### [Information supplied]

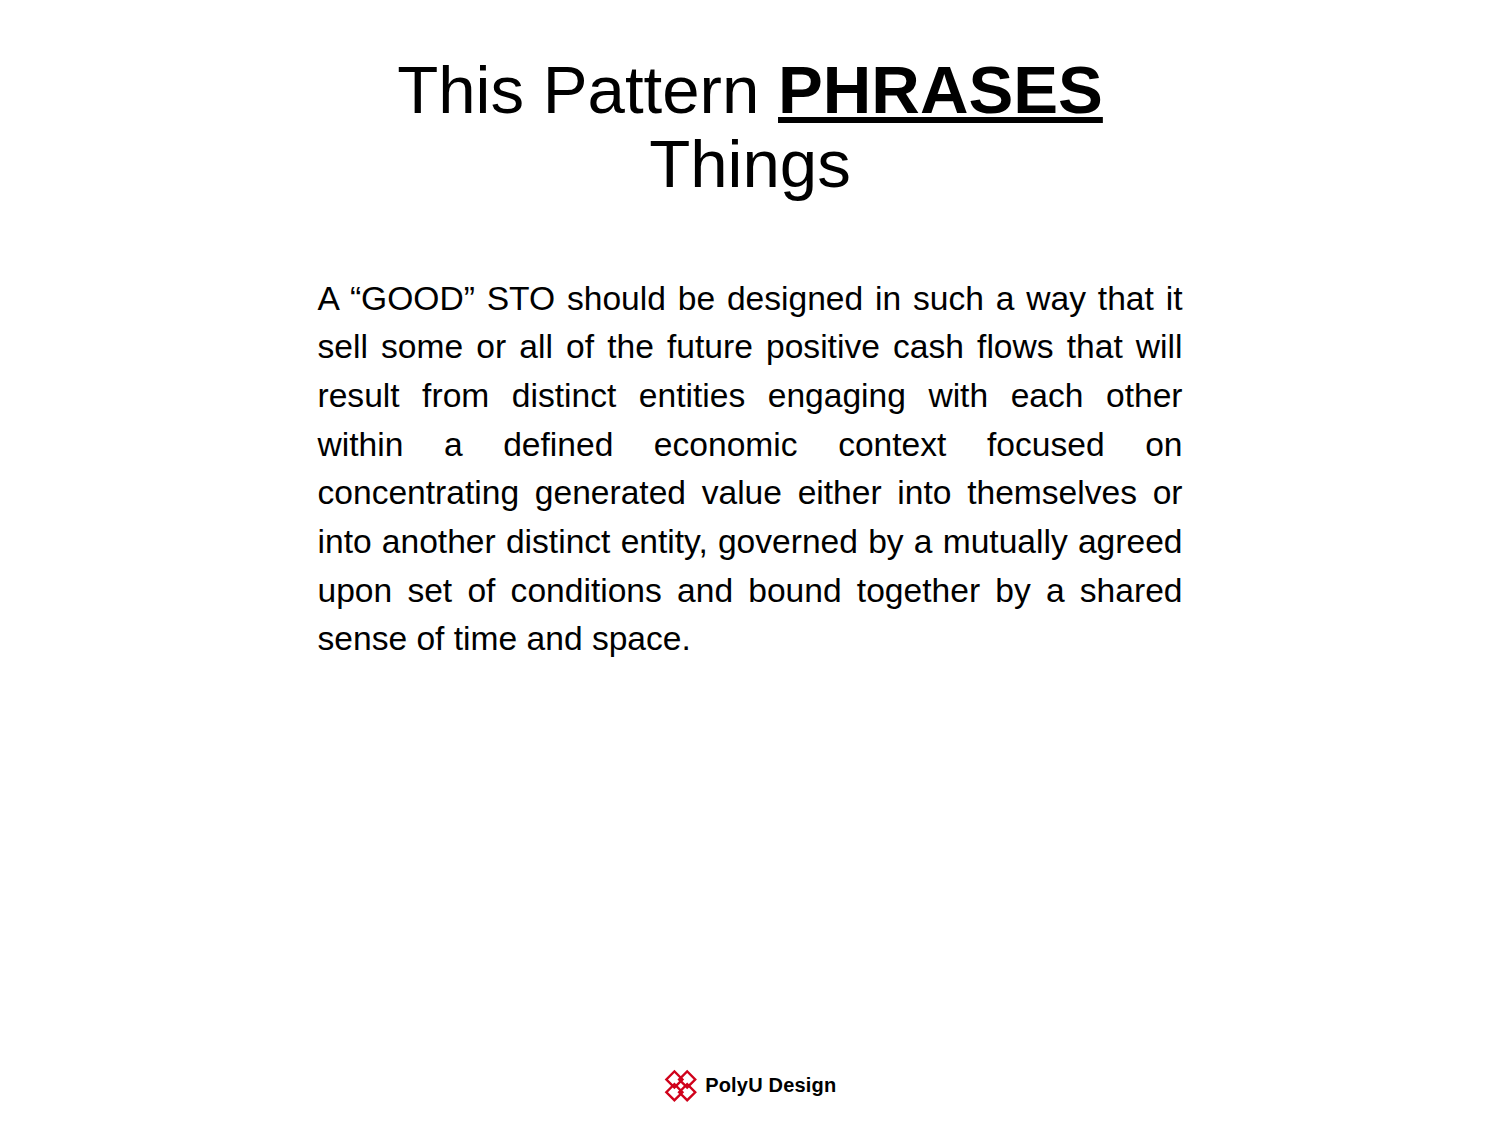This Pattern PHRASES Things
A “GOOD” STO should be designed in such a way that it sell some or all of the future positive cash flows that will result from distinct entities engaging with each other within a defined economic context focused on concentrating generated value either into themselves or into another distinct entity, governed by a mutually agreed upon set of conditions and bound together by a shared sense of time and space.
PolyU Design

### [What is expected]
Make an exact printout of the listing above, omitting the images.

### [Solution to this exercise]
This Pattern PHRASES Things
A “GOOD” STO should be designed in such a way that it sell some or all of the future positive cash flows that will result from distinct entities engaging with each other within a defined economic context focused on concentrating generated value either into themselves or into another distinct entity, governed by a mutually agreed upon set of conditions and bound together by a shared sense of time and space.
PolyU Design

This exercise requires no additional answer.